Although large scale optimization problems are very difficult to solve in general, problems that arise from practical applications often exhibit particular structure. In this thesis we study and improve algorithms that can efficiently solve structured problems. Three separate settings are considered.

The first part concerns the topic of singularly perturbed Markov decision processes (MDPs). When a MDP is singularly perturbed, one can construct an aggregate model in which the solution is asymptotically optimal. We develop an algorithm that takes advantage of existing results to compute the solution of the original model. The proposed algorithm can compute the optimal solution with a reduction in complexity without any penalty in accuracy.

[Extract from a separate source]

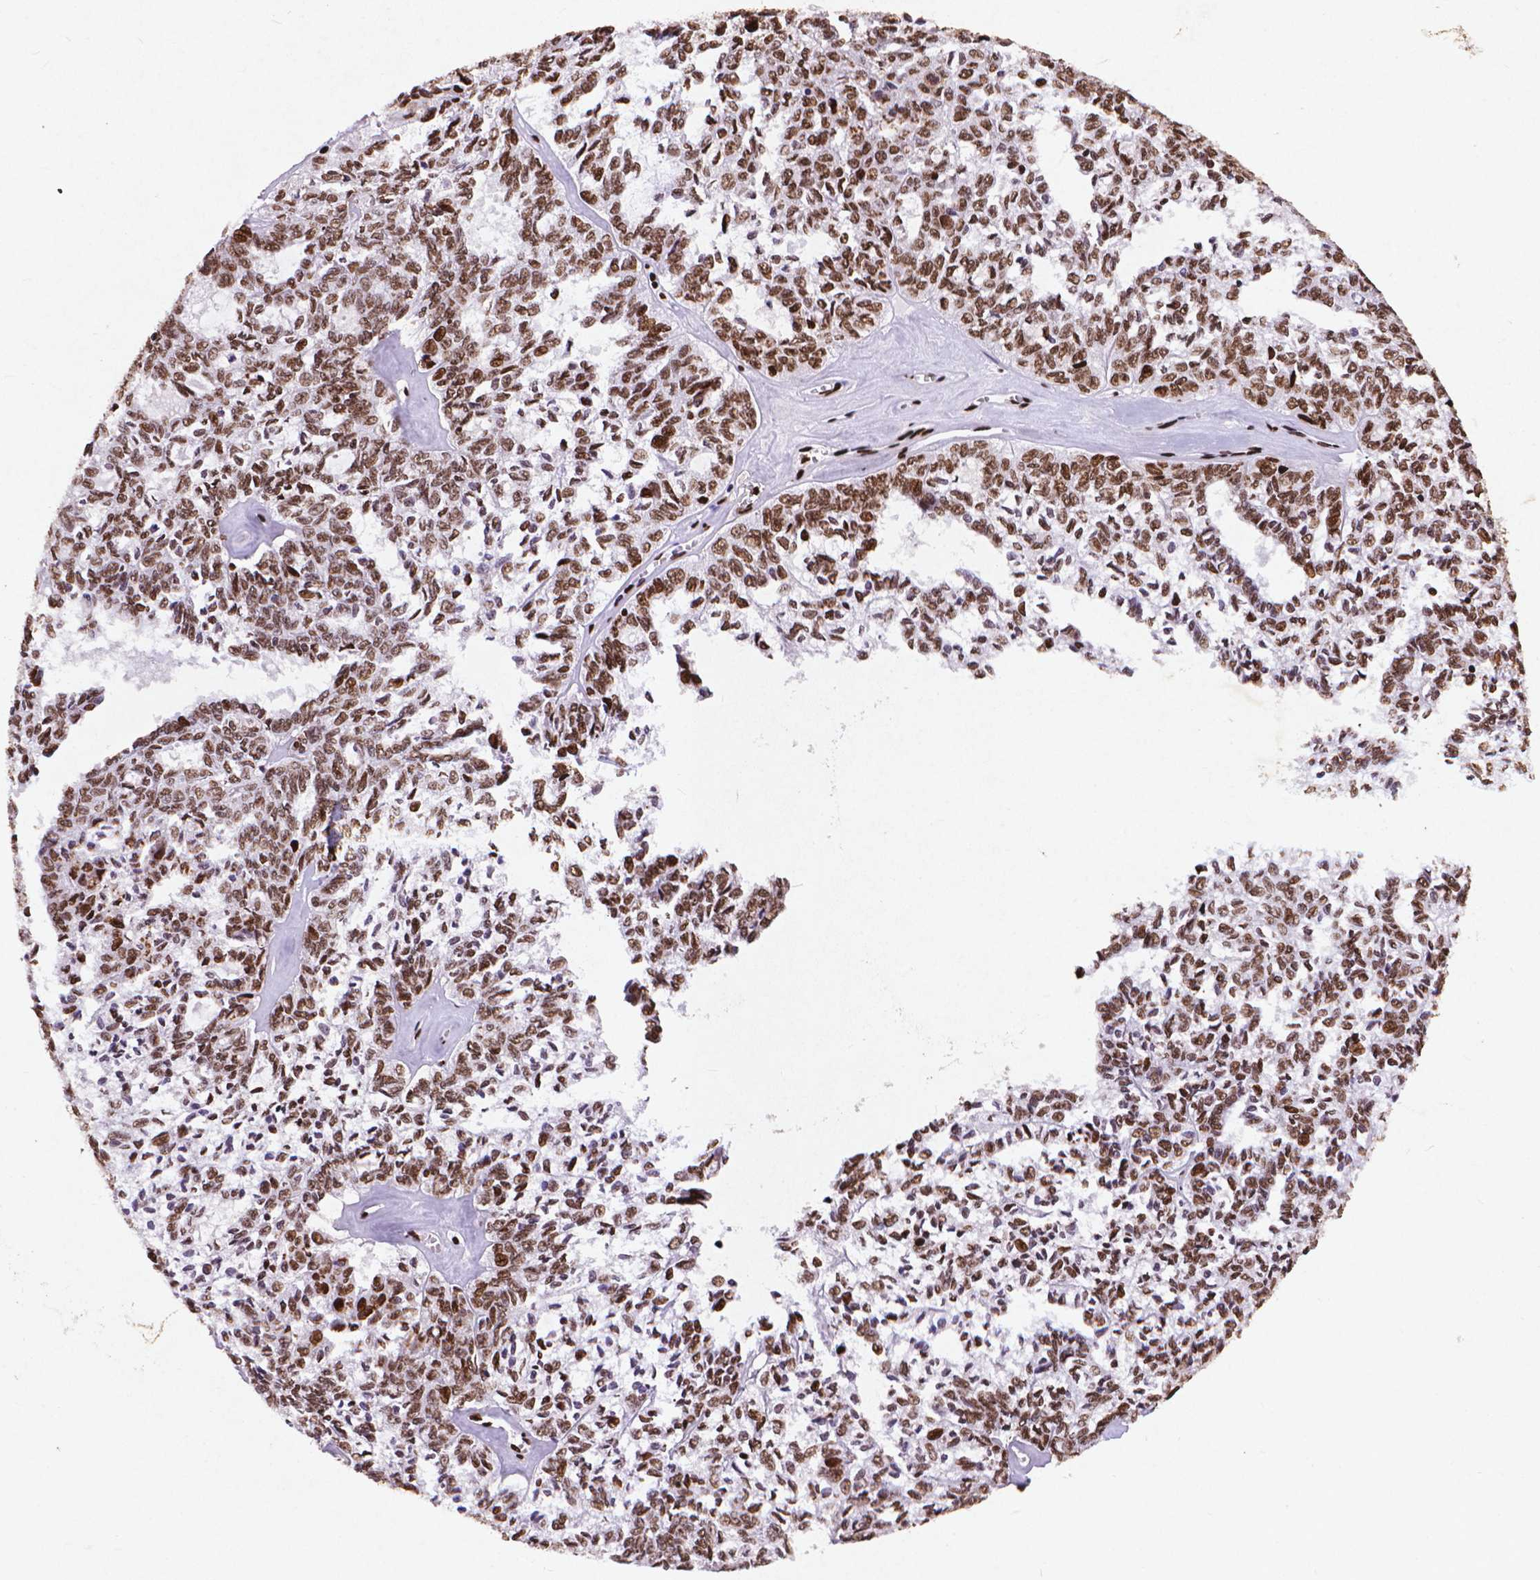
{"staining": {"intensity": "moderate", "quantity": ">75%", "location": "nuclear"}, "tissue": "ovarian cancer", "cell_type": "Tumor cells", "image_type": "cancer", "snomed": [{"axis": "morphology", "description": "Cystadenocarcinoma, serous, NOS"}, {"axis": "topography", "description": "Ovary"}], "caption": "Immunohistochemical staining of ovarian cancer demonstrates medium levels of moderate nuclear protein positivity in about >75% of tumor cells.", "gene": "CITED2", "patient": {"sex": "female", "age": 71}}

In the second part, the class of empirical risk minimization (ERM) problems is studied. When using a first order method, the Lipschitz constant of the empirical risk plays a crucial role in the convergence analysis and stepsize strategy of these problems. We derive the probabilistic bounds for such Lipschitz constants using random matrix theory. Our results are used to derive the probabilistic complexity and develop a new stepsize strategy for first order methods. The proposed stepsize strategy, Probabilistic Upper-bound Guided stepsize strategy (PUG), has a strong theoretical guarantee on its performance compared to the standard stepsize strategy.

In the third part, we extend the existing results on multilevel methods for unconstrained convex optimization. We study a special case where the hierarchy of models is created by approximating first and second order information of the exact model. This is known as Galerkin approximation, and we named the corresponding algorithm Galerkin-based Algebraic Multilevel Algorithm (GAMA). Three case studies are conducted to show how the structure of a problem could affect the convergence of GAMA.